The fact is that there seem to be many genes and biological traits that contribute (along with many psychological, life history, and environmental factors) to a person’s problems with alcohol consumption, so that in a sense no two cases are identical.  (Yet one has only to attend a self-help group meeting to realize how much people who self-diagnose as alcoholic do have in common.) 

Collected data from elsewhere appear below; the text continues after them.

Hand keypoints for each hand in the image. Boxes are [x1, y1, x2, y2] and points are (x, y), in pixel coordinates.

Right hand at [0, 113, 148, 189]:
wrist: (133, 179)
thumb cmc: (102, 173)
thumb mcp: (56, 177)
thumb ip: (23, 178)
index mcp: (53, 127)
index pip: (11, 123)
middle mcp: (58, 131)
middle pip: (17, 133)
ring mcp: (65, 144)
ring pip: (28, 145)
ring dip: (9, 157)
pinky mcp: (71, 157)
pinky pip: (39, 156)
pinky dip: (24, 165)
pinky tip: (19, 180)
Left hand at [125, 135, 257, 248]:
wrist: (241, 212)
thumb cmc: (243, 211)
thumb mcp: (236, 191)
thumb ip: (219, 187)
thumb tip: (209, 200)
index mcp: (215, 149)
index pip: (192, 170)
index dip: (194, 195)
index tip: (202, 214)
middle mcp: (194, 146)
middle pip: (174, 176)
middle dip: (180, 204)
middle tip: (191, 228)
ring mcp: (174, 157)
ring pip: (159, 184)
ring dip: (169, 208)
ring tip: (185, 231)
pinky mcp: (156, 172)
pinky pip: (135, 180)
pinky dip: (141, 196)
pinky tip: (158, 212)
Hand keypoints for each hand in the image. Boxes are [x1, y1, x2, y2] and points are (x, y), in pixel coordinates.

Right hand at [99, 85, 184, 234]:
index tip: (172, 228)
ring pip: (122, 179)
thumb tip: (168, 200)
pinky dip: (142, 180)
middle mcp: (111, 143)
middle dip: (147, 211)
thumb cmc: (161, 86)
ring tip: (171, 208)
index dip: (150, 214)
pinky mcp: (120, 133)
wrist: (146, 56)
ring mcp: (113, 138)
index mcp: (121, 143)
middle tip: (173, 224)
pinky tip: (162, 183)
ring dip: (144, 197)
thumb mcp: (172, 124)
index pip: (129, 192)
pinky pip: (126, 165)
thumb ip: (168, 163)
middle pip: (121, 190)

Perhaps the most crucial feature of those who have been designated alcoholic or alcohol dependent is known as “loss of control.”  The term does not refer to uncontrolled drunken behavior, but rather to the ability to regulate consumption, which most of us do in a relatively automatic way.  Those deemed alcoholic are often unable to do so – once they get 2 or 3 drinks in their systems, they are “off and rolling;” there seems to be no internal feedback loop to shut off alcohol consumption after a certain blood alcohol level is reached.  Although remaining very self-aware may enable a person to override loss of control (that is, to regulate cognitively rather than systemically), it’s not easy and that approach tends to fail over time.  For that reason, many individuals with loss of control over drinking ultimately choose abstinence as the only stable, reliable goal.  Heavy drinkers without signs of loss of control may have a better chance of learning new, less problematic patterns of drinking.

One thing the CDC study seems to be pointing out is that there are many, many people who don’t have loss of control (other other criteria such as tolerance or a pattern of proximate negative consequences of drinking) but drink a lot, enough to be considered “binge drinking” (now defined as more than 4 drinks per occasion for men or more than 3 for women) – and that heavy drinkers, even if not alcoholic, are just as susceptible to the many medical problems associated with too much exposure to alcohol.  These conditions include: 
  •  Liver disease (you knew about that one)
  • Lowered resistance to infection
  • Heart disease and stroke
  • Osteoporosis
  • Breast cancer (a more modest connection)
  • Brain damage (including to the white matter -- new study from Harvard Med School)
For the individual who comes to the office of an addiction professional, the question often boils down to:  I’ve run into trouble with my drinking, but I like to drink; what are my options, what should I do, and how?  This study suggests that it’s not only alcoholics who need to ask themselves those questions.  Answering them often involves another kind of research – the kind you do on yourself, perhaps with a therapist as your co-investigator.